Men muaß lei unfreundlich sein und a einheimischen Nomen hobn
Milena MilecivicDie Story
Regisseur Dietmar Gamper schreibt nach einer Vorlage der Südtiroler Autorin Selma Mahlknecht ein Stück über den (Alb)Traum vom Wohnen: Milena Milicevic verzweifelt auf der Suche nach einer größeren und schöneren Wohnung für sich, ihren Partner, alias „Esel“ Alex und das ungeborene Baby, von dem noch nicht mal der Papa weiß. Milena begreift schnell: „Men muaß lei unfreundlich sein und a einheimischen Nomen hobn“ – dann klappt es auch mit der Erlaubnis zur Wohnungsbesichtigung. Denn erst als sie sich Huber nennt, hilft ihr die reiche Maklerin Lukrezia Froidl (Brigitte Knapp), weiter – die aber trifft mit der super-luxuriösen Penthouse-Wohnung oder der in flackerndem Neonlicht getauchte Kellerwohnung nicht unbedingt den Geldbeutel beziehungsweise den Geschmack der werdenden Mutter. Die Preise sind so oder so ungeheuer. Und Alex? Nun, der möchte eigentlich weg aus der Stadt und in sein Heimathaus ziehen, das mitten in der Natur an einem Steilhang liegt. Im Weg steht ihm dabei nicht nur sein Alt-Hippie-Onkel Dave (Georg Kaser), sondern auch Milena, die um keinen Preis aus der Stadt weg möchte. Das Beziehungsdrama ist also vorprogrammiert …
Das Ensemble
„Der Traam“ fährt mit einigen bekannten Gesichtern der Theaterszene auf, die für ihre Rollen in dem Stück eigentlich wie gemacht sind: Da ist zum einen Viktoria Obermarzoner, der man die fast immerzu präsente Rolle der sympathischen, aber sehr beziehungsdominierenden Milena mit Freude abnimmt. Renè Dalla Costa, der als naiver und gutmütiger Partner mimisch vielleicht manchmal zu sehr in Klischees abdriftet – was auch am Stück selbst liegen mag –, schmeicheln die ernsteren Szenen etwas mehr.

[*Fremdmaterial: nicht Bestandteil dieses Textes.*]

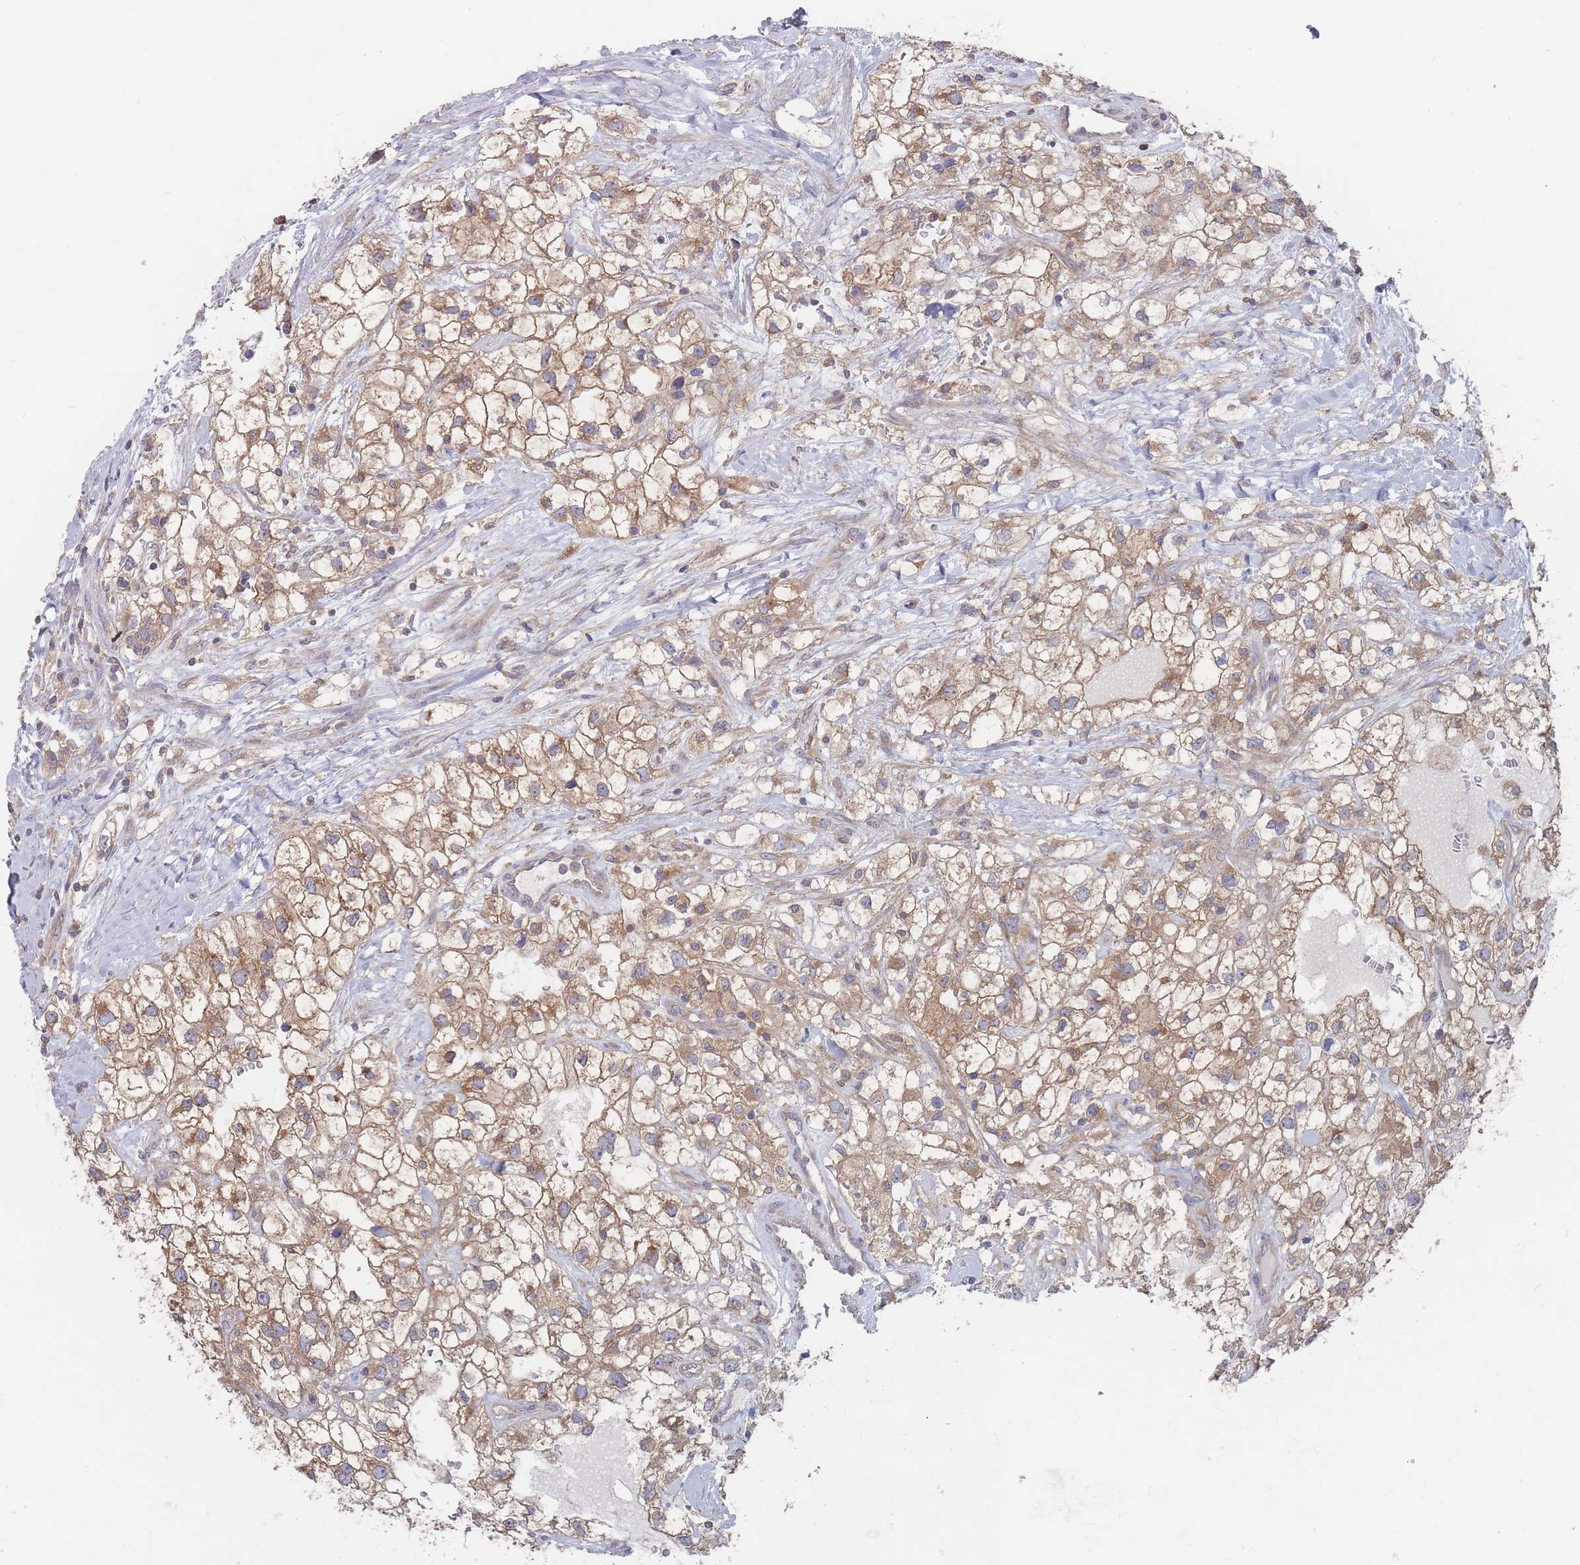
{"staining": {"intensity": "moderate", "quantity": ">75%", "location": "cytoplasmic/membranous"}, "tissue": "renal cancer", "cell_type": "Tumor cells", "image_type": "cancer", "snomed": [{"axis": "morphology", "description": "Adenocarcinoma, NOS"}, {"axis": "topography", "description": "Kidney"}], "caption": "Protein staining displays moderate cytoplasmic/membranous staining in about >75% of tumor cells in renal cancer (adenocarcinoma).", "gene": "EFCC1", "patient": {"sex": "male", "age": 59}}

Des wos du hosch, zoag, wer du bisch.
Lukrezia FroidlApropos Klischees: Mit denen spart Regisseur Gamper auch mit seinen anderen geschriebenen Rollen nicht – und das wohl mit Absicht: Da hätten wir zum Beispiel die überhebliche, rassistische Maklerin Froidl, der Schauspielerin Brigitte Knapp – pretty in pink by the way – ein ordentliches Bozner Deutsch in hoher Stimmlage verpasst oder Alex’ Onkel, der alle klassischen Charakteristika eines alten Hippies in sich vereint. Oder – ebenso von Georg Kaser verkörpert – Alex’ grummeliger Papa, der immer wieder betont, „wie er mit die eigenen Händ olls aufgebaut hot.“ Aber wie das mit den Klischees meistens so ist: Sie funktionieren halt und sorgen für einige Lacher im Publikum.
Die Thematik
Das unsubtile Spiel mit den Klischees machen die ernste Thematik, die die gesamte Mittel- und Unterschicht Südtirols betrifft, etwas erträglicher: Wohnungsnot, horrende Mietkosten, ausländerfeindliche Kriterien und – auch dieses häufig ungesehene Thema wird kurz angekratzt – sexuelle „Übereinkommungen“, die in diesem Fall direkt von der Maklerin weitervermittelt würden. Kleine Grabschereien gehören zum Business dazu, wie Fleiß und Arbeit, wenn man es zu etwas bringen will. Lukrezia Froidl, weiß genau, worauf es im Leben ankommt: „Des wos du hosch, zoag, wer du bisch.“ Im Übrigen ist ein guter Job Voraussetzung, ein Kind ein absolutes No-Go, wenn es um die Wohnungsvergabe geht, aber „a Hund in der Stadtwohnung isch schon ein Muss.“ Die Rolle der Maklerin ist Sinnbild für die Wohnungssituation in Südtirol, zumal sie nur an Einheimische vermietet und verkauft oder sie hinausekelt, indem sie die Mietpreise stetig nach oben treibt. Und trotzdem: „Wer heutzutage kein Dach überm Kopf hat, isch selber schuld.“
Miasset a Frau, de a Kind kreag, net ohne Ongst sein? Miasset a Frau, de a Kind kreag, net wissen, wohin?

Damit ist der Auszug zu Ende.